#### [TASK DETAILS]
Quote word for word the lines of the entries from the line containing "Contáctanos" through the end of the entries, including that first line, and leave the pictures out of your answer.

Page images and extracted text:
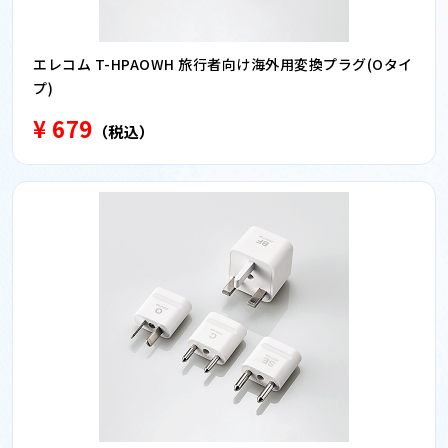
エレコム T-HPAOWH 旅行者向け海外用変換プラグ(Oタイ
プ)
¥ 679
（税込）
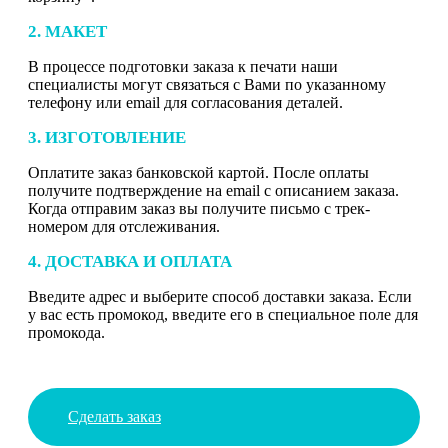
2. МАКЕТ
В процессе подготовки заказа к печати наши
специалисты могут связаться с Вами по указанному
телефону или email для согласования деталей.
3. ИЗГОТОВЛЕНИЕ
Оплатите заказ банковской картой. После оплаты
получите подтверждение на email с описанием заказа.
Когда отправим заказ вы получите письмо с трек-
номером для отслеживания.
4. ДОСТАВКА И ОПЛАТА
Введите адрес и выберите способ доставки заказа. Если
у вас есть промокод, введите его в специальное поле для
промокода.
Сделать заказ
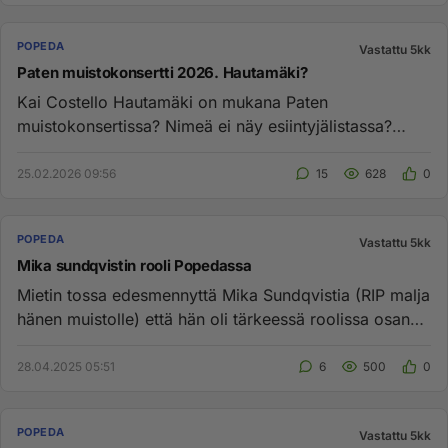
POPEDA
Vastattu 5kk
Paten muistokonsertti 2026. Hautamäki?
Kai Costello Hautamäki on mukana Paten
muistokonsertissa? Nimeä ei näy esiintyjälistassa?
Costellon kanssahan Pate teki...
25.02.2026 09:56
15
628
0
POPEDA
Vastattu 5kk
Mika sundqvistin rooli Popedassa
Mietin tossa edesmennyttä Mika Sundqvistia (RIP malja
hänen muistolle) että hän oli tärkeessä roolissa osana
Popedaa ett...
28.04.2025 05:51
6
500
0
POPEDA
Vastattu 5kk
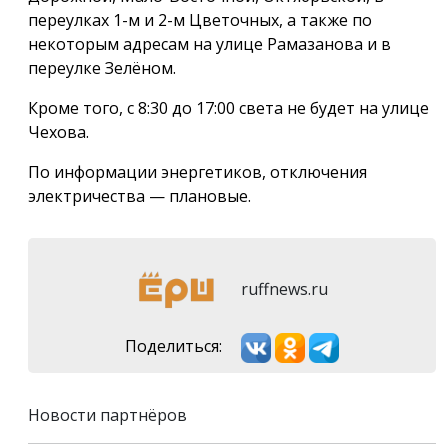
переулках 1-м и 2-м Цветочных, а также по
некоторым адресам на улице Рамазанова и в
переулке Зелёном.
Кроме того, с 8:30 до 17:00 света не будет на улице
Чехова.
По информации энергетиков, отключения
электричества — плановые.
ruffnews.ru
Поделиться:
Новости партнёров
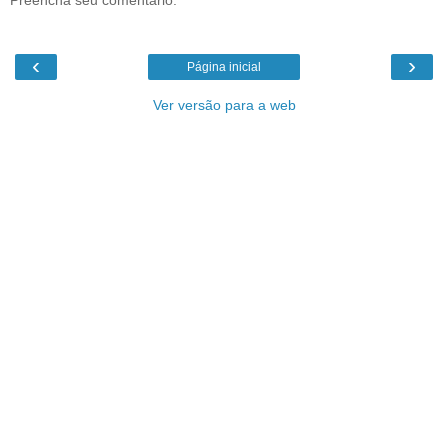
Preencha seu comentário:
‹
›
Página inicial
Ver versão para a web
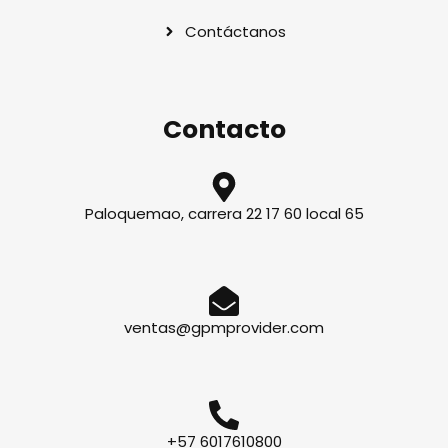
Contáctanos
Contacto
Paloquemao, carrera 22 17 60 local 65
ventas@gpmprovider.com
+57 6017610800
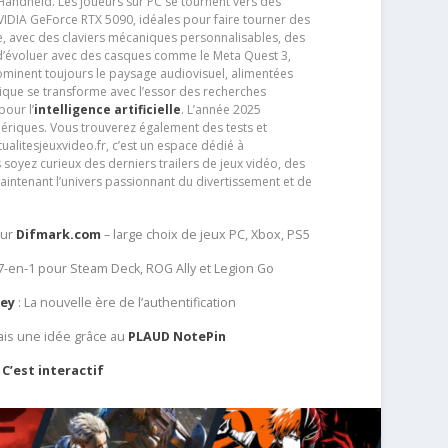
andheld. Les joueurs sur PC se tournent vers des
IDIA GeForce RTX 5090, idéales pour faire tourner des
e, avec des claviers mécaniques personnalisables, des
e d’évoluer avec des casques comme le Meta Quest 3,
dominent toujours le paysage audiovisuel, alimentées
que se transforme avec l’essor des recherches
our l’
intelligence artificielle
. L’année 2025
ériques. Vous trouverez également des tests et
tualitesjeuxvideo.fr, c’est un espace dédié à
soyez curieux des derniers trailers de jeux vidéo, des
aintenant l’univers passionnant du divertissement et de
sur
Difmark.com
– large choix de jeux PC, Xbox, PS5
 7-en-1 pour Steam Deck, ROG Ally et Legion Go
Key
: La nouvelle ère de l’authentification
ais une idée grâce au
PLAUD NotePin
C’est interactif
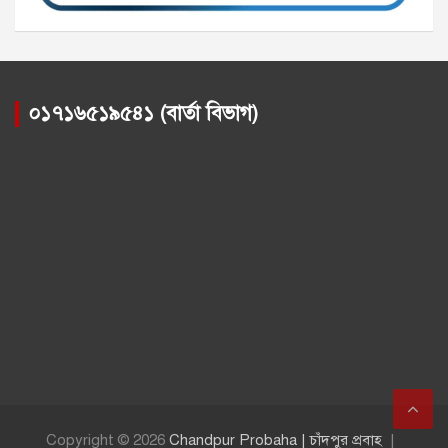
০১৭১৬৫১৯৫৪১ (বার্তা বিভাগ)
Copyright © 2026
Chandpur Probaha | চাঁদপুর প্রবাহ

#### [THE COMPLETED TASK]
Contáctanos
Contacto
Paloquemao, carrera 22 17 60 local 65
ventas@gpmprovider.com
+57 6017610800
andheld. Les joueurs sur PC se tournent vers des
IDIA GeForce RTX 5090, idéales pour faire tourner des
e, avec des claviers mécaniques personnalisables, des
e d’évoluer avec des casques comme le Meta Quest 3,
dominent toujours le paysage audiovisuel, alimentées
que se transforme avec l’essor des recherches
our l’
intelligence artificielle
. L’année 2025
ériques. Vous trouverez également des tests et
tualitesjeuxvideo.fr, c’est un espace dédié à
soyez curieux des derniers trailers de jeux vidéo, des
aintenant l’univers passionnant du divertissement et de
sur
Difmark.com
– large choix de jeux PC, Xbox, PS5
 7-en-1 pour Steam Deck, ROG Ally et Legion Go
Key
: La nouvelle ère de l’authentification
ais une idée grâce au
PLAUD NotePin
C’est interactif
০১৭১৬৫১৯৫৪১ (বার্তা বিভাগ)
Copyright © 2026
Chandpur Probaha | চাঁদপুর প্রবাহ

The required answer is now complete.